Misteri Hilangnya Mbah Kaliman Terungkap, Ditemukan Meninggal di Aliran Sungai
PRINGSEWU,iNewsPringsewu.id– Misteri penemuan jasad pria lanjut usia yang mengapung di aliran sungai Pekon Gadingrejo, Kecamatan Gadingrejo, Kabupaten Pringsewu, akhirnya terungkap. Polisi memastikan jasad tersebut adalah Mbah Kaliman (82), warga setempat yang sebelumnya dilaporkan hilang sejak 19 Januari 2026.
Kepastian identitas korban diperoleh setelah dilakukan proses identifikasi oleh Tim Inafis Satreskrim Polres Pringsewu, bekerja sama dengan pihak medis RSUD Pringsewu serta keluarga korban.
Kapolsek Gadingrejo Iptu Sugiyanto, mewakili Kapolres Pringsewu AKBP M. Yunnus Saputra, mengatakan identifikasi dilakukan berdasarkan kecocokan ciri fisik, pakaian terakhir yang dikenakan, serta pengenalan langsung oleh pihak keluarga.
“Hasil identifikasi memastikan bahwa jasad yang ditemukan di aliran sungai tersebut adalah Mbah Kaliman, yang sebelumnya dilaporkan hilang. Pihak keluarga juga telah mengonfirmasi identitas korban,” ujar Iptu Sugiyanto, Minggu (1/2/2026).
Sebelumnya, jasad korban pertama kali ditemukan oleh seorang warga bernama Junaidi saat sedang mencari cacing sutra di sungai, Minggu (1/2/2026) sekitar pukul 12.00 WIB. Saat ditemukan, posisi korban dalam keadaan telungkup di tepi aliran sungai.
Dari hasil pemeriksaan awal, polisi tidak menemukan adanya tanda-tanda kekerasan pada tubuh korban. Meski demikian, aparat kepolisian tetap melakukan pendalaman untuk memastikan penyebab pasti kematian.
“Untuk sementara tidak ditemukan tanda kekerasan. Namun kami masih menunggu hasil pemeriksaan medis lanjutan guna memastikan penyebab kematian,” tambahnya.

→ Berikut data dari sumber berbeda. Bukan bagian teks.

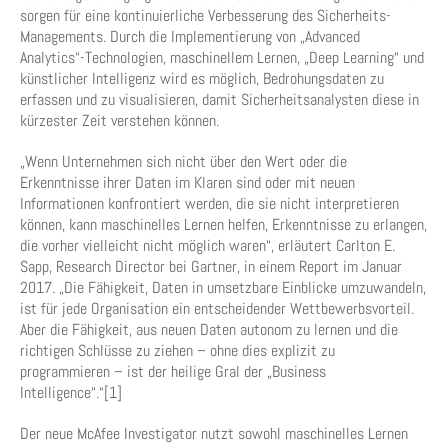
sorgen für eine kontinuierliche Verbesserung des Sicherheits-
Managements. Durch die Implementierung von „Advanced
Analytics“-Technologien, maschinellem Lernen, „Deep Learning“ und
künstlicher Intelligenz wird es möglich, Bedrohungsdaten zu
erfassen und zu visualisieren, damit Sicherheitsanalysten diese in
kürzester Zeit verstehen können.
„Wenn Unternehmen sich nicht über den Wert oder die
Erkenntnisse ihrer Daten im Klaren sind oder mit neuen
Informationen konfrontiert werden, die sie nicht interpretieren
können, kann maschinelles Lernen helfen, Erkenntnisse zu erlangen,
die vorher vielleicht nicht möglich waren“, erläutert Carlton E.
Sapp, Research Director bei Gartner, in einem Report im Januar
2017. „Die Fähigkeit, Daten in umsetzbare Einblicke umzuwandeln,
ist für jede Organisation ein entscheidender Wettbewerbsvorteil.
Aber die Fähigkeit, aus neuen Daten autonom zu lernen und die
richtigen Schlüsse zu ziehen – ohne dies explizit zu
programmieren – ist der heilige Gral der „Business
Intelligence“.“[1]
Der neue McAfee Investigator nutzt sowohl maschinelles Lernen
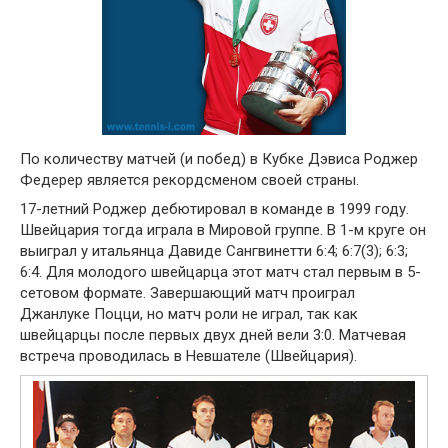
По количеству матчей (и побед) в Кубке Дэвиса Роджер
Федерер является рекордсменом своей страны.
17-летний Роджер дебютировал в команде в 1999 году.
Швейцария тогда играла в Мировой группе. В 1-м круге он
выиграл у итальянца Давиде Сангвинетти 6:4; 6:7(3); 6:3;
6:4. Для молодого швейцарца этот матч стал первым в 5-
сетовом формате. Завершающий матч проиграл
Джанлуке Поцци, но матч роли не играл, так как
швейцарцы после первых двух дней вели 3:0. Матчевая
встреча проводилась в Невшателе (Швейцария).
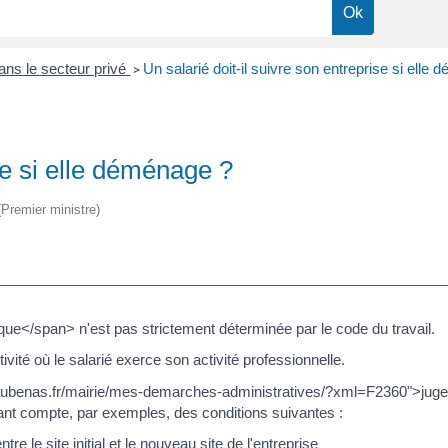
dans le secteur privé
Un salarié doit-il suivre son entreprise si elle
>
ise si elle déménage ?
 (Premier ministre)
e</span> n'est pas strictement déterminée par le code du travail.
tivité où le salarié exerce son activité professionnelle.
ous-aubenas.fr/mairie/mes-demarches-administratives/?xml=F2360">juge
t compte, par exemples, des conditions suivantes :
le site initial et le nouveau site de l'entreprise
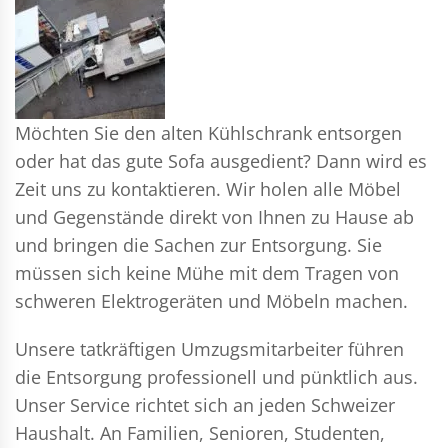
Möchten Sie den alten Kühlschrank entsorgen
oder hat das gute Sofa ausgedient? Dann wird es
Zeit uns zu kontaktieren. Wir holen alle Möbel
und Gegenstände direkt von Ihnen zu Hause ab
und bringen die Sachen zur Entsorgung. Sie
müssen sich keine Mühe mit dem Tragen von
schweren Elektrogeräten und Möbeln machen.
Unsere tatkräftigen Umzugsmitarbeiter führen
die Entsorgung professionell und pünktlich aus.
Unser Service richtet sich an jeden Schweizer
Haushalt. An Familien, Senioren, Studenten,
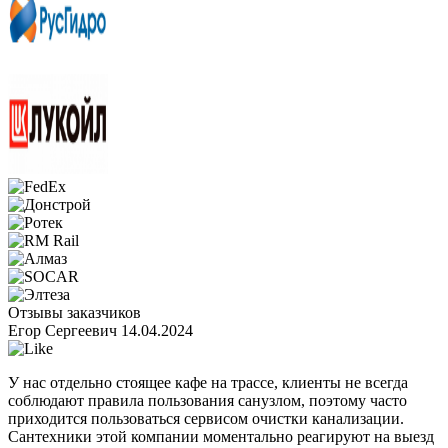
Отзывы заказчиков
Егор Сергеевич
14.04.2024
У нас отдельно стоящее кафе на трассе, клиенты не всегда
соблюдают правила пользования санузлом, поэтому часто
приходится пользоваться сервисом очистки канализации.
Сантехники этой компании моментально реагируют на выезд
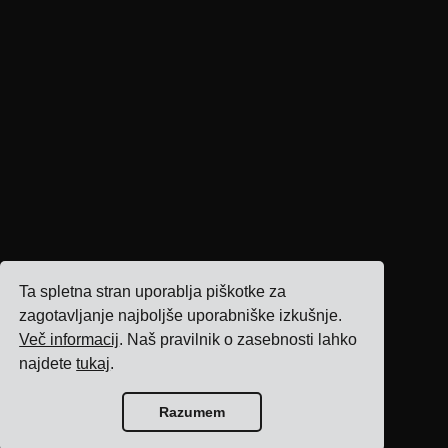
Ta spletna stran uporablja piškotke za
zagotavljanje najboljše uporabniške izkušnje.
Več informacij
. Naš pravilnik o zasebnosti lahko
najdete
tukaj
.
Razumem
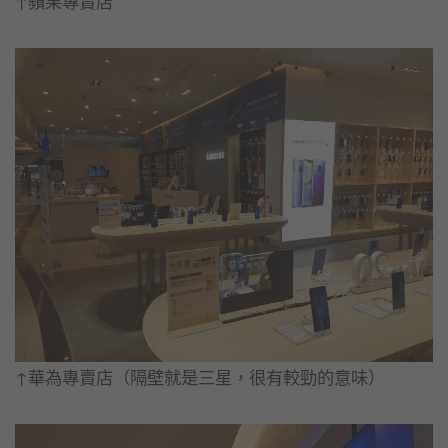
↑蘋果專賣店
↑華為專賣店（隔壁就是三星，很有較勁的意味）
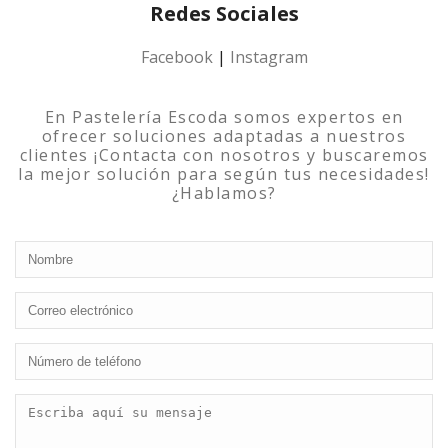
Redes Sociales
Facebook
|
Instagram
En Pastelería Escoda somos expertos en
ofrecer soluciones adaptadas a nuestros
clientes ¡Contacta con nosotros y buscaremos
la mejor solución para según tus necesidades!
¿Hablamos?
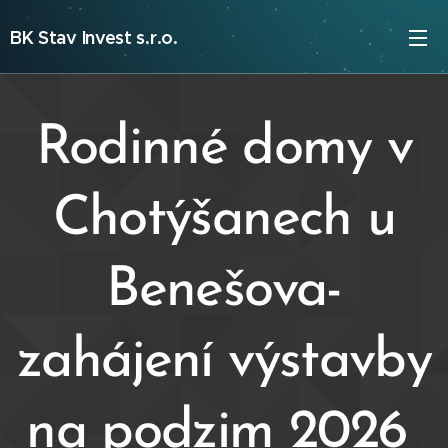
BK Stav Invest s.r.o.
Rodinné domy v
Chotýšanech u
Benešova-
zahájení výstavby
na podzim 2026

Pihak keluarga telah menerima hasil identifikasi tersebut dan jenazah selanjutnya diserahkan kepada keluarga untuk dimakamkan. Aparat kepolisian turut menyampaikan belasungkawa atas musibah yang dialami keluarga korban.
Diketahui sebelumnya, Mbah Kaliman dilaporkan hilang sejak Senin (19/1/2026) setelah berpamitan pergi ke kebun dan tidak kembali. Upaya pencarian telah dilakukan secara intensif oleh tim gabungan yang melibatkan Polri, TNI, Basarnas, BPBD, Satpol PP, relawan, serta warga setempat. Bahkan, pencarian sempat menggunakan anjing pelacak K9 milik Direktorat Samapta Polda Lampung, namun belum membuahkan hasil.
Setelah 14 hari dinyatakan hilang, korban akhirnya ditemukan dalam kondisi tidak bernyawa mengapung di aliran sungai Pekon Gadingrejo Induk, Kecamatan Gadingrejo, Kabupaten Pringsewu, pada Minggu (1/2/2026) sekitar pukul 12.00 WIB.